Surgery becomes the treatment when a nodule is confirmed or strongly suspected to be cancerous, when it’s so large that it compresses your airway or esophagus, or when it extends below your collarbone into your chest. The two main options are removing one lobe of the thyroid (lobectomy) or removing the entire gland (total thyroidectomy).

The 2015 American Thyroid Association guidelines shifted the landscape significantly. Previously, almost all thyroid cancers larger than 1 cm were treated with total thyroidectomy. Now, lobectomy is considered a viable option for low-risk, well-differentiated thyroid cancers up to 4 cm, as long as there’s no spread to lymph nodes, no aggressive cell types, and no growth beyond the thyroid capsule. Lobectomy preserves half the gland, which means about half of patients won’t need lifelong thyroid hormone replacement afterward.

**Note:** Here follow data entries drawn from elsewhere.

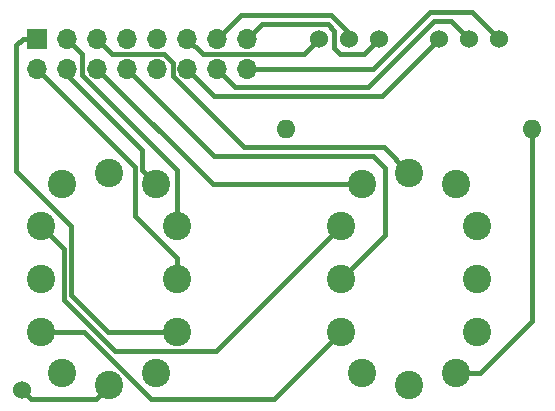
<source format=gbr>
G04 #@! TF.GenerationSoftware,KiCad,Pcbnew,(5.1.0)-1*
G04 #@! TF.CreationDate,2021-08-18T22:37:31-05:00*
G04 #@! TF.ProjectId,nixie_legacy-digit,6e697869-655f-46c6-9567-6163792d6469,rev?*
G04 #@! TF.SameCoordinates,Original*
G04 #@! TF.FileFunction,Copper,L1,Top*
G04 #@! TF.FilePolarity,Positive*
%FSLAX46Y46*%
G04 Gerber Fmt 4.6, Leading zero omitted, Abs format (unit mm)*
G04 Created by KiCad (PCBNEW (5.1.0)-1) date 2021-08-18 22:37:31*
%MOMM*%
%LPD*%
G04 APERTURE LIST*
%ADD10C,1.524000*%
%ADD11O,1.600000X1.600000*%
%ADD12C,2.397760*%
%ADD13R,1.700000X1.700000*%
%ADD14O,1.700000X1.700000*%
%ADD15C,0.381000*%
G04 APERTURE END LIST*
D10*
X81534000Y-118618000D03*
D11*
X124714000Y-96520000D03*
X103886000Y-96520000D03*
D12*
X120048020Y-113718340D03*
X110302040Y-117218460D03*
X108551980Y-113718340D03*
X108551980Y-109220000D03*
X108551980Y-104721660D03*
X110302040Y-101221540D03*
X114300000Y-100220780D03*
X118297960Y-101221540D03*
X120048020Y-104721660D03*
X120048020Y-109220000D03*
X118297960Y-117218460D03*
X114300000Y-118219220D03*
X94648020Y-113718340D03*
X84902040Y-117218460D03*
X83151980Y-113718340D03*
X83151980Y-109220000D03*
X83151980Y-104721660D03*
X84902040Y-101221540D03*
X88900000Y-100220780D03*
X92897960Y-101221540D03*
X94648020Y-104721660D03*
X94648020Y-109220000D03*
X92897960Y-117218460D03*
X88900000Y-118219220D03*
D10*
X121920000Y-88900000D03*
X111760000Y-88900000D03*
X119380000Y-88900000D03*
X109220000Y-88900000D03*
X116840000Y-88900000D03*
X106680000Y-88900000D03*
D13*
X82804000Y-88900000D03*
D14*
X82804000Y-91440000D03*
X85344000Y-88900000D03*
X85344000Y-91440000D03*
X87884000Y-88900000D03*
X87884000Y-91440000D03*
X90424000Y-88900000D03*
X90424000Y-91440000D03*
X92964000Y-88900000D03*
X92964000Y-91440000D03*
X95504000Y-88900000D03*
X95504000Y-91440000D03*
X98044000Y-88900000D03*
X98044000Y-91440000D03*
X100584000Y-88900000D03*
X100584000Y-91440000D03*
D15*
X121158001Y-88138001D02*
X121920000Y-88900000D01*
X119634000Y-86614000D02*
X121158001Y-88138001D01*
X116078000Y-86614000D02*
X119634000Y-86614000D01*
X100584000Y-91440000D02*
X111252000Y-91440000D01*
X111252000Y-91440000D02*
X116078000Y-86614000D01*
X110998001Y-89661999D02*
X111760000Y-88900000D01*
X110490000Y-90170000D02*
X110998001Y-89661999D01*
X101854000Y-87630000D02*
X107382328Y-87630000D01*
X100584000Y-88900000D02*
X101854000Y-87630000D01*
X107950000Y-88197672D02*
X107950000Y-89662000D01*
X107382328Y-87630000D02*
X107950000Y-88197672D01*
X107950000Y-89662000D02*
X108458000Y-90170000D01*
X108458000Y-90170000D02*
X110490000Y-90170000D01*
X118618001Y-88138001D02*
X119380000Y-88900000D01*
X117856000Y-87376000D02*
X118618001Y-88138001D01*
X116391672Y-87376000D02*
X117856000Y-87376000D01*
X110803672Y-92964000D02*
X116391672Y-87376000D01*
X98044000Y-91440000D02*
X99568000Y-92964000D01*
X99568000Y-92964000D02*
X110803672Y-92964000D01*
X98893999Y-88050001D02*
X98044000Y-88900000D01*
X100076000Y-86868000D02*
X98893999Y-88050001D01*
X107696000Y-86868000D02*
X100076000Y-86868000D01*
X109220000Y-88900000D02*
X109220000Y-88392000D01*
X109220000Y-88392000D02*
X107696000Y-86868000D01*
X116078001Y-89661999D02*
X116840000Y-88900000D01*
X112014000Y-93726000D02*
X116078001Y-89661999D01*
X95504000Y-91440000D02*
X97790000Y-93726000D01*
X97790000Y-93726000D02*
X112014000Y-93726000D01*
X105918001Y-89661999D02*
X106680000Y-88900000D01*
X105380501Y-90199499D02*
X105918001Y-89661999D01*
X96803499Y-90199499D02*
X105380501Y-90199499D01*
X95504000Y-88900000D02*
X96803499Y-90199499D01*
X86794340Y-113718340D02*
X83151980Y-113718340D01*
X92456000Y-119380000D02*
X86794340Y-113718340D01*
X102870000Y-119380000D02*
X92456000Y-119380000D01*
X108551980Y-113718340D02*
X108531660Y-113718340D01*
X108531660Y-113718340D02*
X102870000Y-119380000D01*
X91273999Y-92289999D02*
X90424000Y-91440000D01*
X97790000Y-98806000D02*
X91273999Y-92289999D01*
X111252000Y-98806000D02*
X97790000Y-98806000D01*
X112268000Y-99822000D02*
X111252000Y-98806000D01*
X108551980Y-109220000D02*
X112268000Y-105503980D01*
X112268000Y-105503980D02*
X112268000Y-99822000D01*
X84350859Y-105920539D02*
X83151980Y-104721660D01*
X85090000Y-106659680D02*
X84350859Y-105920539D01*
X85090000Y-110998000D02*
X85090000Y-106659680D01*
X89408000Y-115316000D02*
X85090000Y-110998000D01*
X108551980Y-104721660D02*
X97957640Y-115316000D01*
X97957640Y-115316000D02*
X89408000Y-115316000D01*
X97665540Y-101221540D02*
X87884000Y-91440000D01*
X110302040Y-101221540D02*
X97665540Y-101221540D01*
X89124501Y-90140501D02*
X93500443Y-90140501D01*
X87884000Y-88900000D02*
X89124501Y-90140501D01*
X93500443Y-90140501D02*
X94263499Y-90903557D01*
X112123220Y-98044000D02*
X114300000Y-100220780D01*
X94263499Y-90903557D02*
X94263499Y-92035441D01*
X94263499Y-92035441D02*
X100272058Y-98044000D01*
X100272058Y-98044000D02*
X112123220Y-98044000D01*
X85344000Y-91948000D02*
X85344000Y-91440000D01*
X91699081Y-98303081D02*
X85344000Y-91948000D01*
X92897960Y-101221540D02*
X91699081Y-100022661D01*
X91699081Y-100022661D02*
X91699081Y-98303081D01*
X86193999Y-89749999D02*
X85344000Y-88900000D01*
X86584501Y-90140501D02*
X86193999Y-89749999D01*
X86584501Y-91951460D02*
X86584501Y-90140501D01*
X94648020Y-100014979D02*
X86584501Y-91951460D01*
X94648020Y-104721660D02*
X94648020Y-100014979D01*
X83653999Y-92289999D02*
X82804000Y-91440000D01*
X91118071Y-99754071D02*
X83653999Y-92289999D01*
X91118071Y-103901947D02*
X91118071Y-99754071D01*
X94648020Y-107431896D02*
X91118071Y-103901947D01*
X94648020Y-109220000D02*
X94648020Y-107431896D01*
X88826340Y-113718340D02*
X85671011Y-110563011D01*
X94648020Y-113718340D02*
X88826340Y-113718340D01*
X85671011Y-110563011D02*
X85671011Y-104721011D01*
X81573000Y-88900000D02*
X82804000Y-88900000D01*
X85671011Y-104721011D02*
X81026000Y-100076000D01*
X81026000Y-100076000D02*
X81026000Y-89447000D01*
X81026000Y-89447000D02*
X81573000Y-88900000D01*
X82295999Y-119379999D02*
X81534000Y-118618000D01*
X88900000Y-118219220D02*
X87739221Y-119379999D01*
X87739221Y-119379999D02*
X82295999Y-119379999D01*
X124714000Y-97651370D02*
X124714000Y-96520000D01*
X124714000Y-112776000D02*
X124714000Y-97651370D01*
X118297960Y-117218460D02*
X120271540Y-117218460D01*
X120271540Y-117218460D02*
X124714000Y-112776000D01*
M02*

</source>
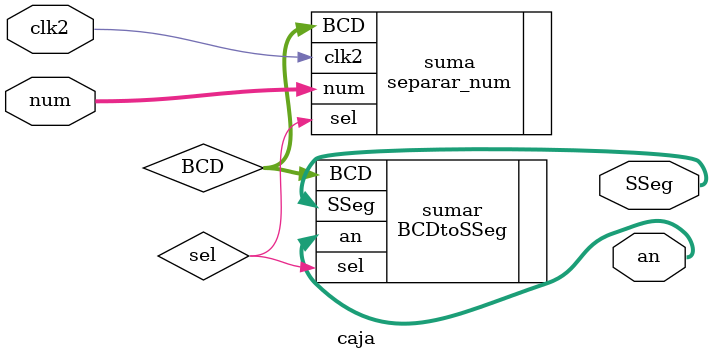
<source format=v>
module caja (
    input [5:0] num,
    input clk2,
    output [0:6] SSeg,
    output [3:0] an
);

  wire [3:0] BCD;

  // Instancia de módulo que separa el número en dígitos
  separar_num suma (
    .num(num),
    .clk2(clk2),
    .BCD(BCD),
    .sel(sel)
  );

  // Instancia del decodificador BCD a 7 segmentos
  BCDtoSSeg sumar (
    .BCD(BCD),
    .sel(sel),          // señal para multiplexación externa
    .SSeg(SSeg),
    .an(an)
  );

endmodule

</source>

Total thyroidectomy is still recommended for larger cancers, aggressive subtypes, cancers that have spread to lymph nodes, or when the cancer appears on both sides of the thyroid. After a total thyroidectomy, you’ll take daily thyroid hormone replacement for life.

What Recovery Looks Like

Most thyroid surgery patients spend one night in the hospital for monitoring. Full recovery takes about two to three weeks, though you should avoid vigorous exercise and heavy lifting for at least the first one to two weeks. The most common complications are temporary changes in voice (from irritation of the nerve that runs near the thyroid) and temporary drops in calcium levels if the parathyroid glands are affected during surgery. Both usually resolve within weeks to months.